This year’s Manitoba Book Award nominees were recently announced. I was pleased to see Brenda Wastasecoot‘s Granny’s Giant Bannock (illustrated by Kimberley McKay-Fleming; Pemmican, 2008) nominated for the McNally Robinson Young People’s Book award. My kids and I attended the launch of this book at Aqua Books in Winnipeg in December. We all took delight in this wonderful story narrated by Wastasecoot herself.
Granny comes to visit her grandson Larf who is studying at university in Brandon, Manitoba. It is Granny’s first trip to the big city and Larf shows her around. Granny does not know English; she speaks Cree and must rely on Larf who understands only some of Granny’s words. Until now, this has not been a problem but when Granny decides to make bannock, Larf has trouble finding the ingredients to make the delicious treat. Instead of buying baking powder as Granny tells him in Cree, Larf buys yeast. The result? A giant bannock that grows so big it rolls out of the house and into the city of Brandon.

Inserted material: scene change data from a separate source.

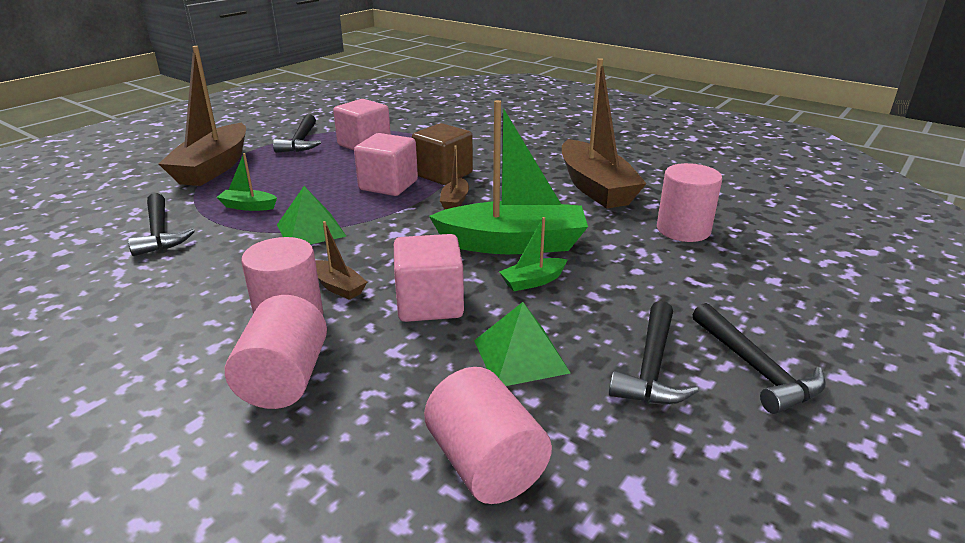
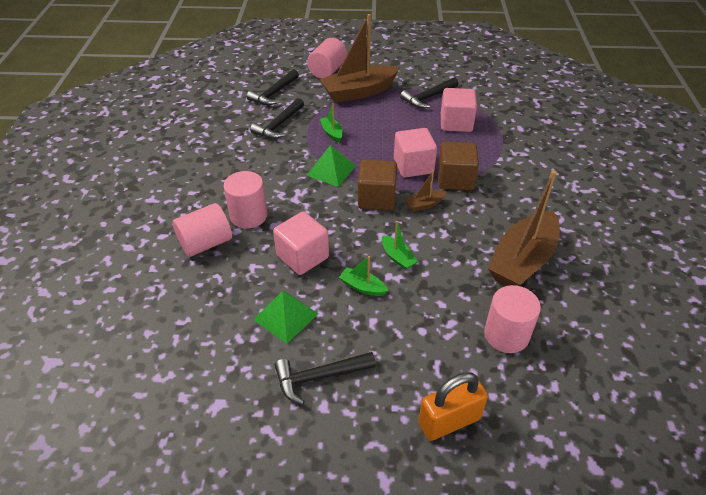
camera: 55 degrees right, 15 degrees up
brown boat [315,221,367,300] -> none
pink cylinder [424,367,552,504] -> pink cylinder moved to [307,38,347,79]
green boat [429,100,588,254] -> green boat [382,221,418,270], size x0.44
black hammer [693,303,826,414] -> black hammer moved to [247,69,299,105]
none -> brown cube [358,159,397,210]
none -> orange padlock [418,372,488,441]

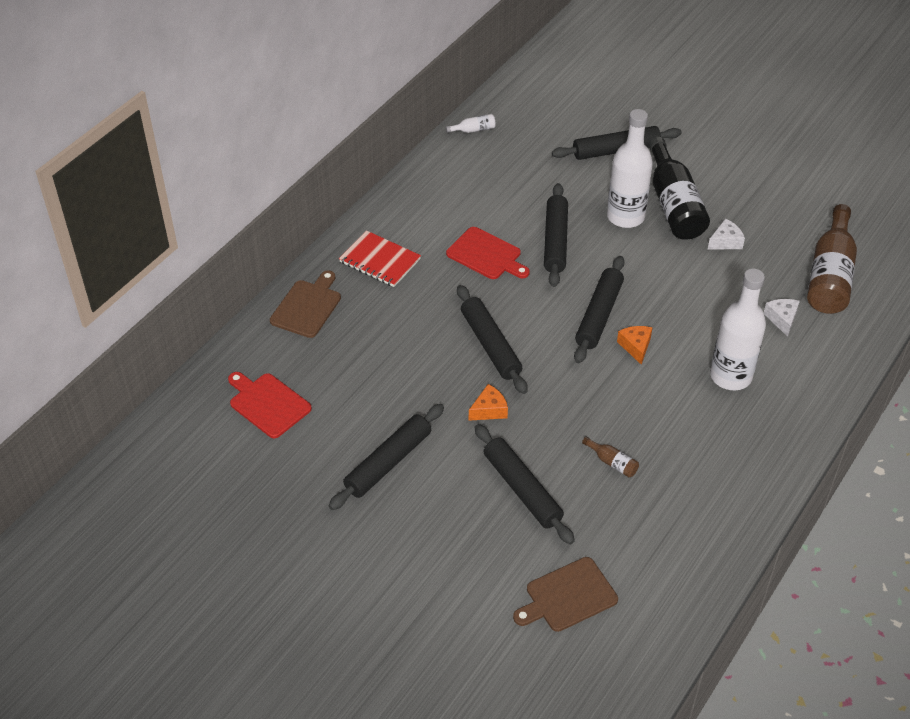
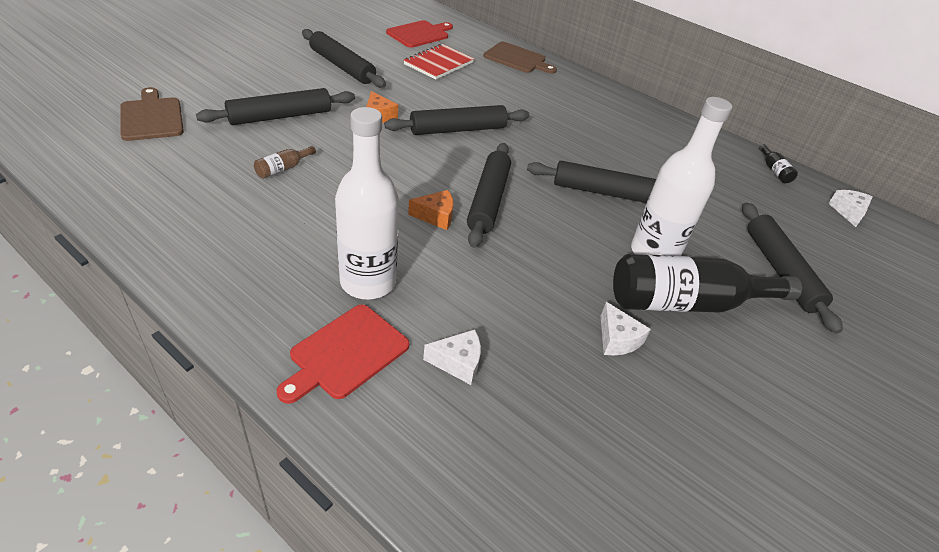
camera: 90 degrees right, 5 degrees down
red notebook [339,230,421,287] -> red notebook moved to [403,44,474,80]
white bottle [446,114,496,133] -> black bottle [759,144,798,183]
red cutting board [446,227,530,279] -> red cutting board moved to [277,305,409,404]
black rolling pin [574,256,625,363] -> black rolling pin turned 75 degrees clockwise [467,143,511,248]
brown bottle [807,204,857,314] -> none
none -> white cheese [828,190,873,227]

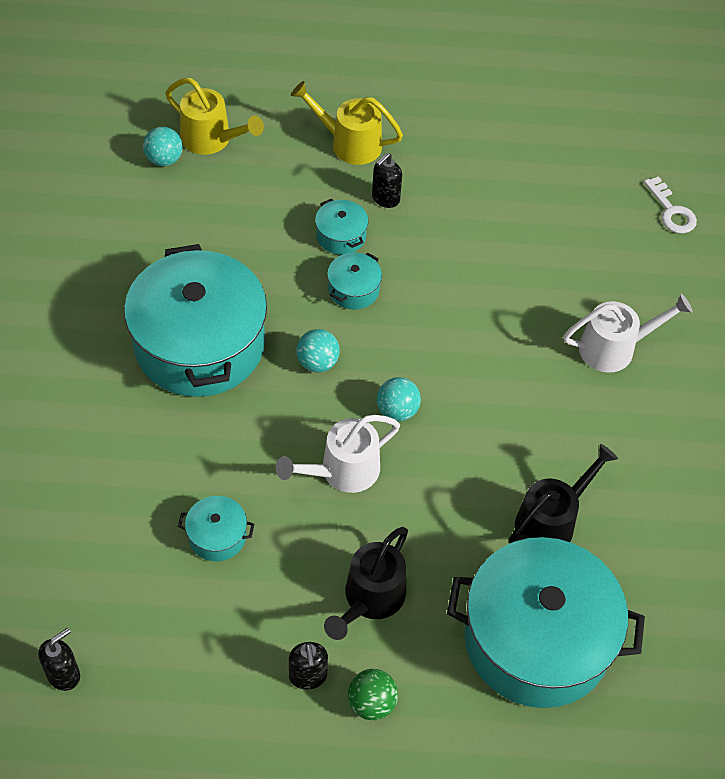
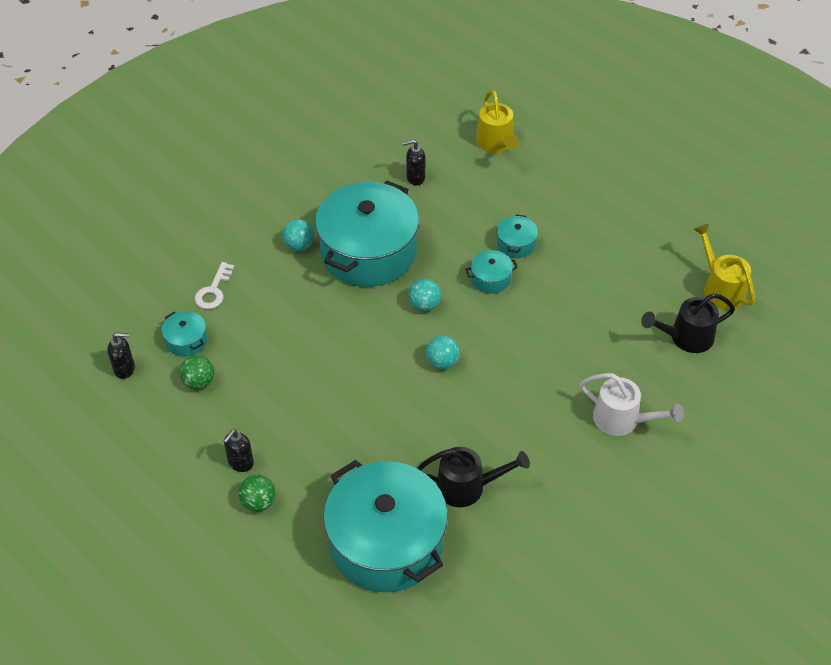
camera: 45 degrees right, 5 degrees down
turquoise ball [143,127,183,166] -> turquoise ball moved to [283,219,314,251]
turquoise pot [178,496,254,561] -> turquoise pot moved to [162,311,207,357]
white watering can [276,415,400,493] -> none
yellow watering can [291,81,403,165] -> yellow watering can moved to [694,224,755,310]
black watering can [324,527,408,640] -> black watering can moved to [641,293,735,353]
black soap dispenser [372,153,402,208] -> black soap dispenser moved to [403,140,425,185]
white key [644,176,697,233] -> white key moved to [195,262,234,309]
none -> green ball [179,355,214,390]

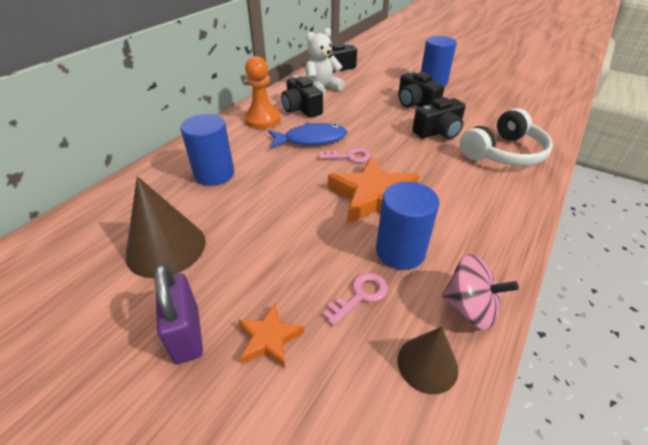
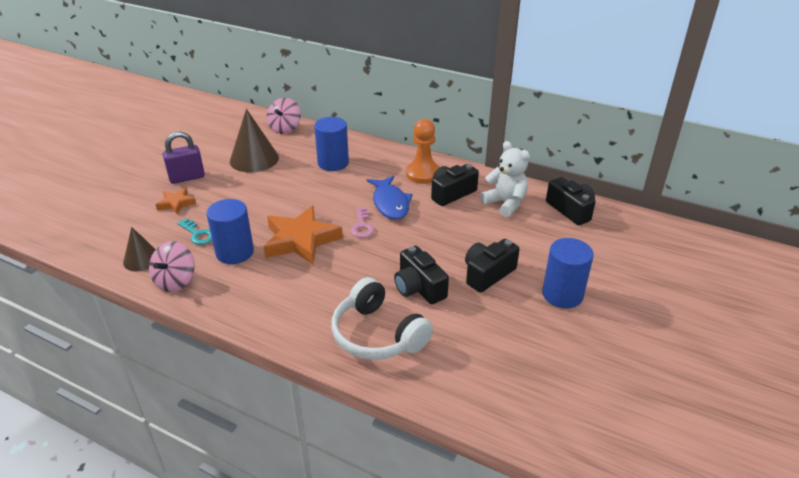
camera: 85 degrees right, 5 degrees down
pink key [322,273,388,326] -> turquoise key [177,218,212,245]
none -> pink spinning top [266,98,301,134]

My children loved this story with its hilarious build-up and ending. Bannock is a much beloved food of the aboriginal people of the prairies. As Wastasecoot notes in her prologue:
Bannock was an important supplement to our soups and stews of caribou, moose and fish. It was also a favorite snack and could easily be whipped up for visitors and their children.
More importantly though was the message of the story which was summed up in the form of a question posed to the reader. “What do you think Larf should do next time? What could Granny do to help him?” The answer? As Wastasecoot said at the launch, “Teach him Cree!” Granny’s giant bannock, the result of a misunderstanding, turns out to be a lesson in the importance of maintaining one’s language and customs.